* **Task statement**
Find the line containing "Table 3. Descriptive statistics of variables.". Retype it and every later line of the records exactly, leaving out pictures.

* **Records for the exercise**
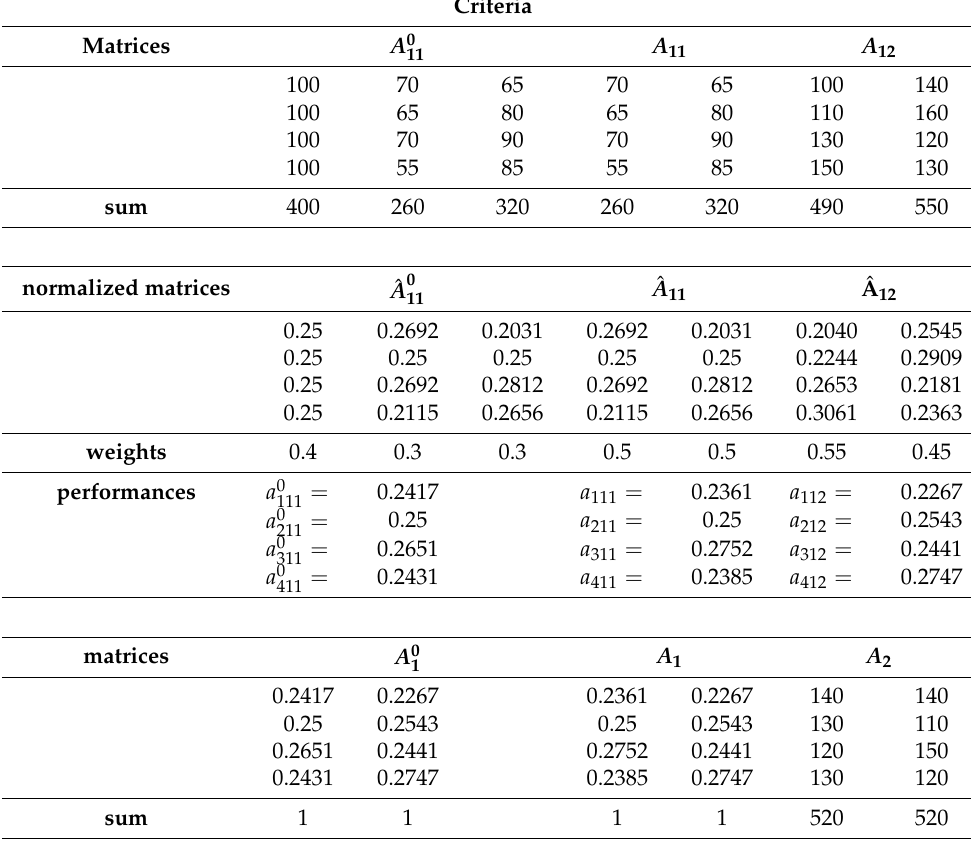
Table A4. Summary of Example 2 solution under L 2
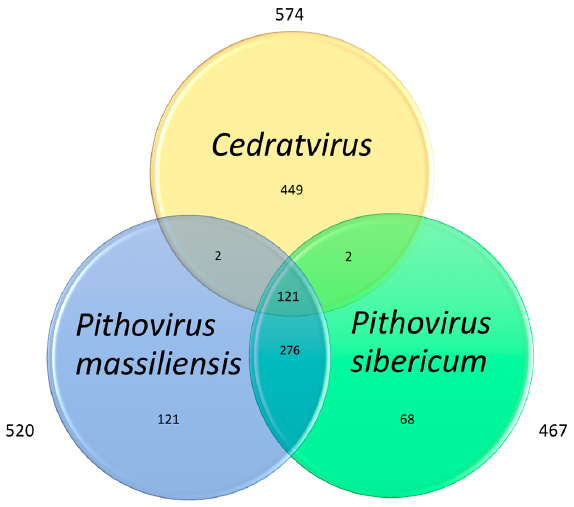
Figure 2. Co ‐ orthologous genes representing the current putative Pithoviridae family.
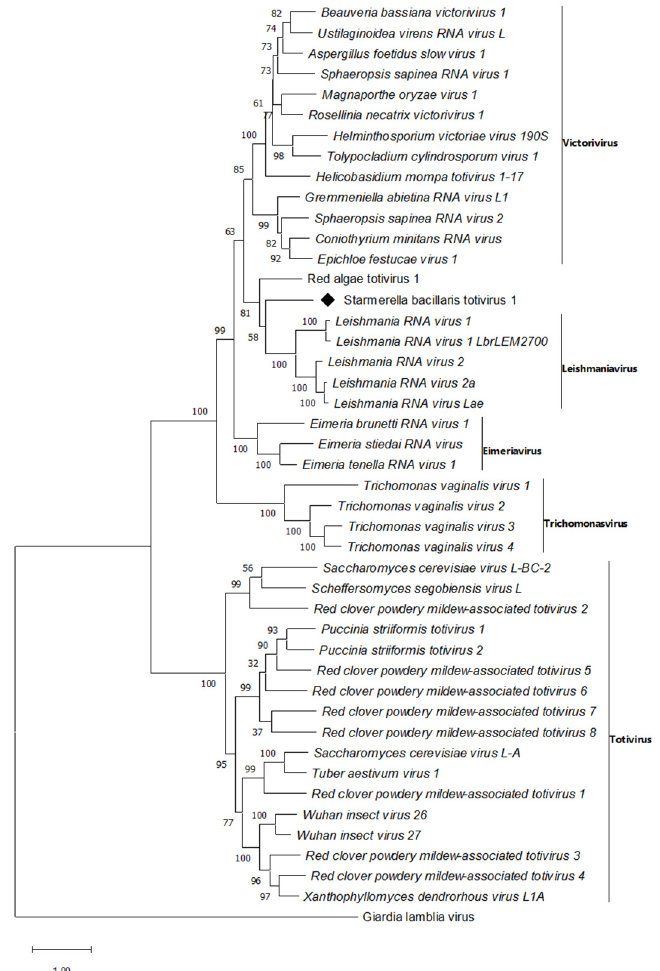
Figure 1. Phylogenetic analysis of Starmerella bacillaris totivirus 1 isolate Cz12 (SbTV1-Cz12). Maximum-likelihood tree was obtained following the alignment of RdRp amino acid sequences. Bootstrap values reported at the nodes are from 1000 replicates. The sequence determined in this work is indicated by ♦ .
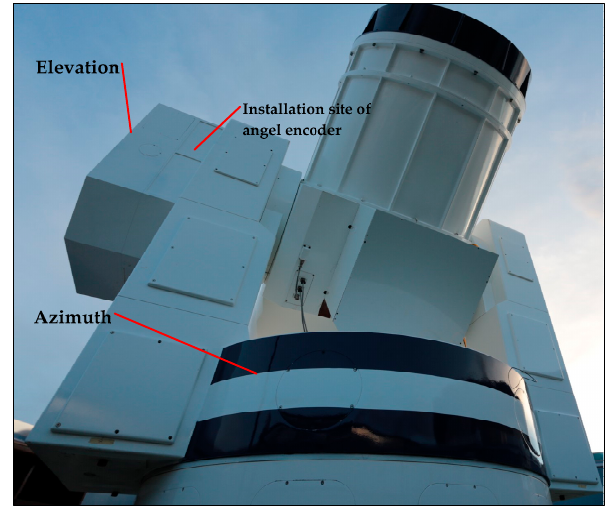
Figure 6. Telescope platform used for the experiment. Sensors 2018 , 18 , x FOR PEER REVIEW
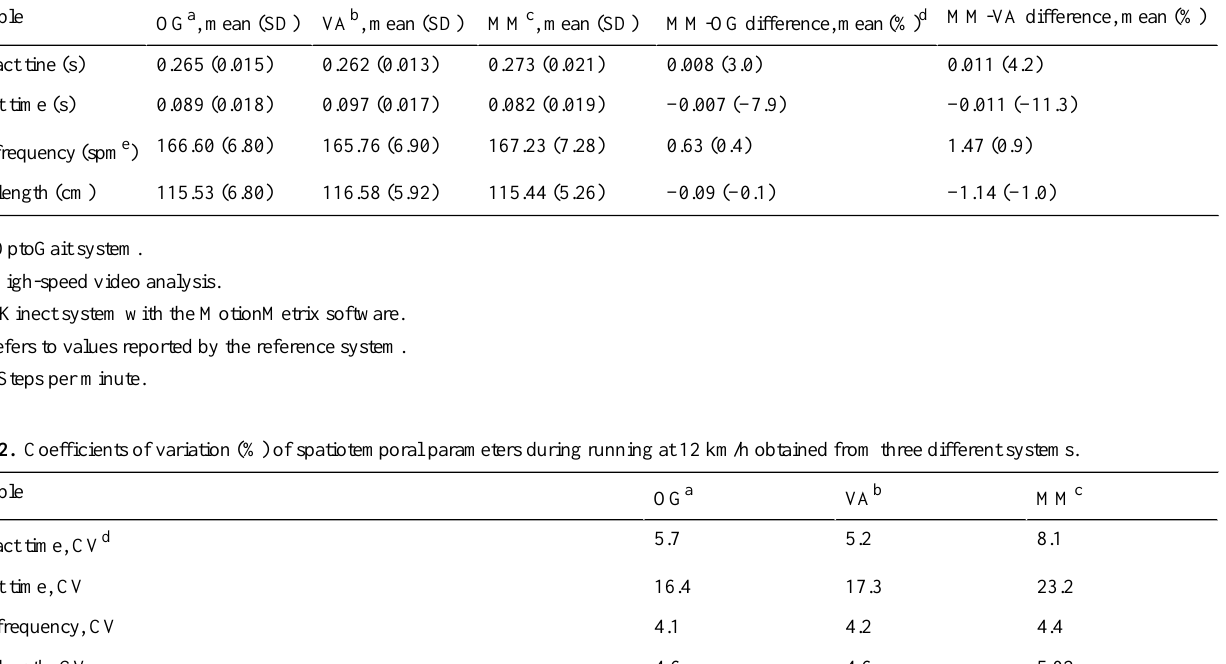
Table 1. Descriptive data of spatiotemporal parameters obtained from different systems (ie, Kinect with the MotionMetrix software, OptoGait, and high-speed video analysis at 1000 Hz).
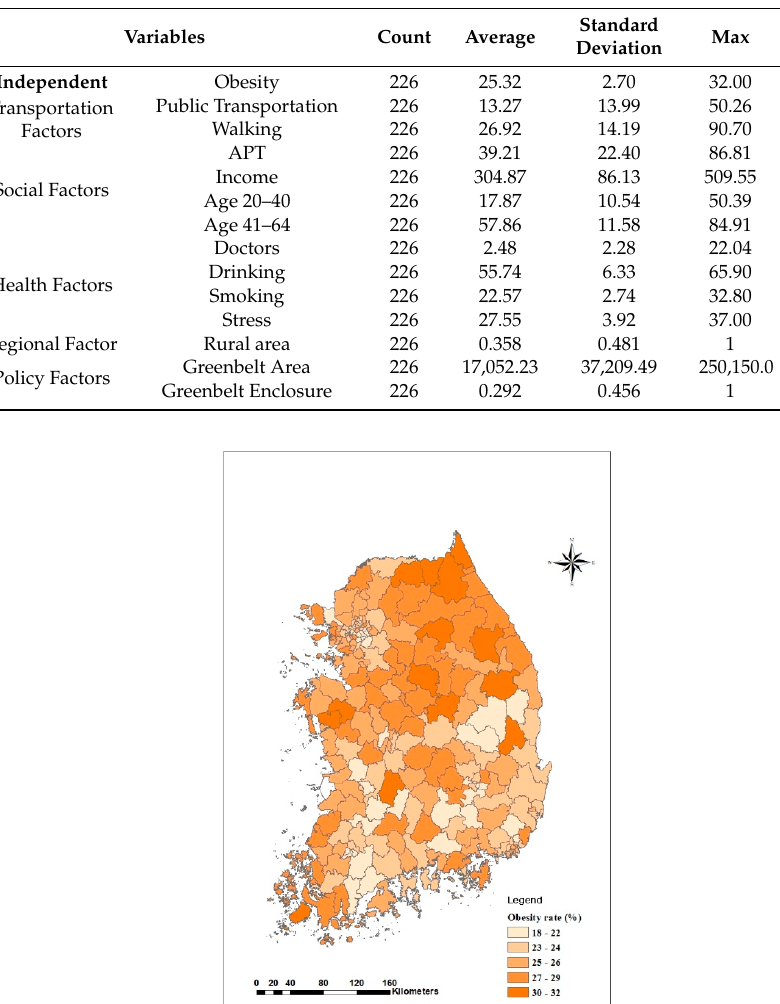
Table 3. Descriptive statistics of variables.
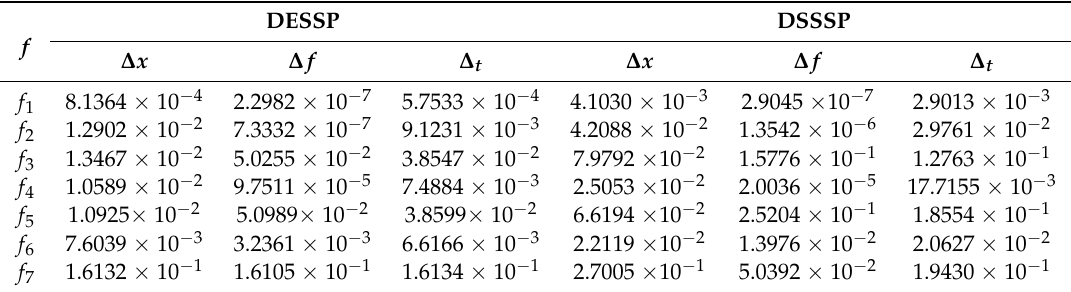
Table 10. Averages of normalized Euclidean distances obtained by the DESSP and DSSSP methods. DESSP DSSSP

* **Solution to this problem**
Table 3. Descriptive statistics of variables.
Table 10. Averages of normalized Euclidean distances obtained by the DESSP and DSSSP methods. DESSP DSSSP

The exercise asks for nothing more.